Extract to read →
It is true, as counsel for the DPP points out that the High Court was concerned with a provision applying not to committal proceedings but to the disposition of summary proceedings.

  1. As a matter of binding precedent, the High Court decision did not address the task before the third respondent in the present proceedings when the occasion arose for the exercise of the discretion under s. 41A of the Justices Act. Insofar as a view contrary to what I have said is expressed in Director of Public Prosecutions v Sweeney (District Court of New South Wales, Herron D.C.J., 6 December 1991) I respectfully disagree with it.

  2. However, the third respondent whilst saying he leant "towards the more general interpretation" of the applicability of the High Court decision, also said that, in any event, the decision was useful in determining the criteria which should or should not be considered in the matter before him. With that statement I would agree.

  3. Consistently with what was said in Latoudis v Casey (at 565-6, 569) the third respondent in reaching his decision on the question of costs did so on grounds closely connected with the nature of the charges and the conduct of the committal proceedings. He pointed out that whilst the counts for receiving and for aiding and abetting did not cover the same ground, there was a considerable area in common between them. He said: -

"Mr Buckett, in my opinion, in expending moneys in his defence, would have (on a) balance of probabilities had to incur costs in the same manner for the disposition (of the aiding and abetting) charges as those for the receiving . . Whilst there may be some overlapping, that difference ought to be reflected in quantification of costs, rather than entitlement.

I rule that Mr Buckett is entitled to an award of costs but only to those costs which were justly and reasonably incurred by him in making legal submissions on the appropriateness of the receiving charge."

Prompt 1 → How would you render this sentence from the judgment on costs in French: "He pointed out that whilst the counts for receiving and for aiding and abetting did not cover the same ground, there was a considerable area in common between them."
Prompt 2 → Can you carry the judgment on costs forward from its last sentence?

Given data →
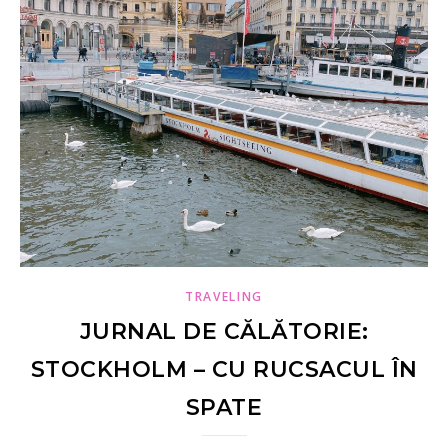
TRAVELING
JURNAL DE CĂLĂTORIE:
STOCKHOLM – CU RUCSACUL ÎN
SPATE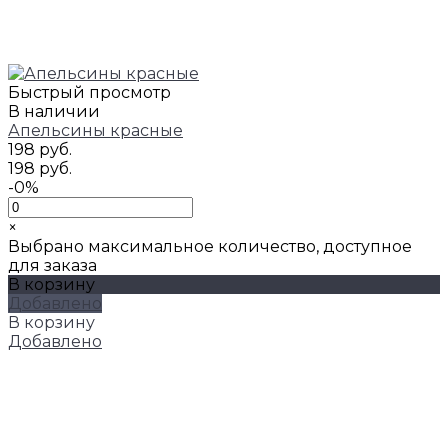
Быстрый просмотр
В наличии
Апельсины красные
198 руб.
198 руб.
-0%
×
Выбрано максимальное количество, доступное
для заказа
В корзину
Добавлено
В корзину
Добавлено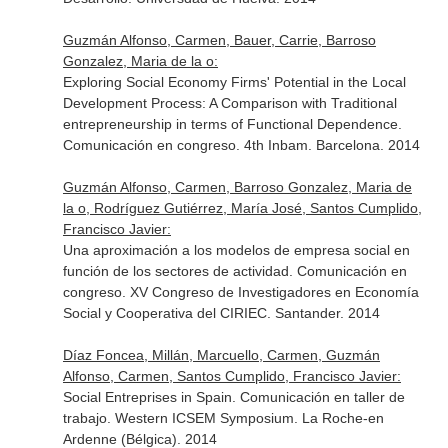
Guzmán Alfonso, Carmen, Bauer, Carrie, Barroso
Gonzalez, Maria de la o:
Exploring Social Economy Firms' Potential in the Local
Development Process: A Comparison with Traditional
entrepreneurship in terms of Functional Dependence.
Comunicación en congreso. 4th Inbam. Barcelona. 2014
Guzmán Alfonso, Carmen, Barroso Gonzalez, Maria de
la o, Rodríguez Gutiérrez, María José, Santos Cumplido,
Francisco Javier:
Una aproximación a los modelos de empresa social en
función de los sectores de actividad. Comunicación en
congreso. XV Congreso de Investigadores en Economía
Social y Cooperativa del CIRIEC. Santander. 2014
Díaz Foncea, Millán, Marcuello, Carmen, Guzmán
Alfonso, Carmen, Santos Cumplido, Francisco Javier:
Social Entreprises in Spain. Comunicación en taller de
trabajo. Western ICSEM Symposium. La Roche-en
Ardenne (Bélgica). 2014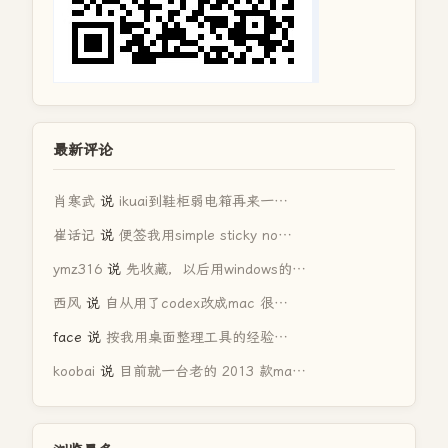
最新评论
肖寒武
说
ikuai到鞋柜弱电箱再来一…
崔话记
说
便签我用simple sticky no…
ymz316
说
先收藏，以后用windows的…
西风
说
自从用了codex改成mac 很…
face
说
按我用桌面整理工具的经验…
koobai
说
目前就一台老的 2013 款ma…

Response box 1 → Il a fait observer que, bien que les chefs d'accusation de recel et de complicité ne couvrent pas le même terrain, ils présentaient entre eux un important domaine commun.

Response box 2 →
The third respondent later said that what he was interested in was "the additional expense".

  1. In my view, no ground has been made out to show any miscarriage by the third respondent of the discretion reposed in him by s. 41A of the Justices Act.

  2. I should, however, refer to two particular submissions for the applicant.

  3. It was said that an award of costs should go against the informants and should have been made on an indemnity basis. Counsel for the DPP submitted that indemnity costs would be more than what might properly seem "just and reasonable" within the meaning of s. 41A. He submitted that this provision did not permit the making of such an order.

  4. It is unnecessary to express any concluded view on that submission. This is because upon the materials before this Court no ground has been shown for disturbing the exercise of the discretion by the third respondent in making the limited order that he did, still less that there was any adequate foundation before the third respondent for the making of an order on an indemnity basis. See generally Australian Federation of Consumer Organisations Inc v Tobacco Institute of Australia Ltd (1991) 100 ALR 568, in which, albeit in the setting of a civil case, there is a discussion of generally applicable considerations.

  5. Finally, there was criticism of the decision of the third respondent not to make an allowance for both senior and junior counsel.

  6. However, the third respondent referred to Stanley v Phillips (1966) 115 CLR 470. The Chief Justice there pointed out (at 479) that fees of more than one counsel should be allowed if the nature and circumstances of the case are such that the services of two counsel are required if the case is to be presented in such a manner that justice can be done between the parties. Earlier (at 478) Barwick C.J. said: -

"The emphasis throughout is upon obtaining an adequate presentation to enable justice to be done: it is not upon the propriety of the steps taken by a litigant to ensure the maximum of success in his own cause. That of course he may do but not, in my opinion, at his opponent's expense."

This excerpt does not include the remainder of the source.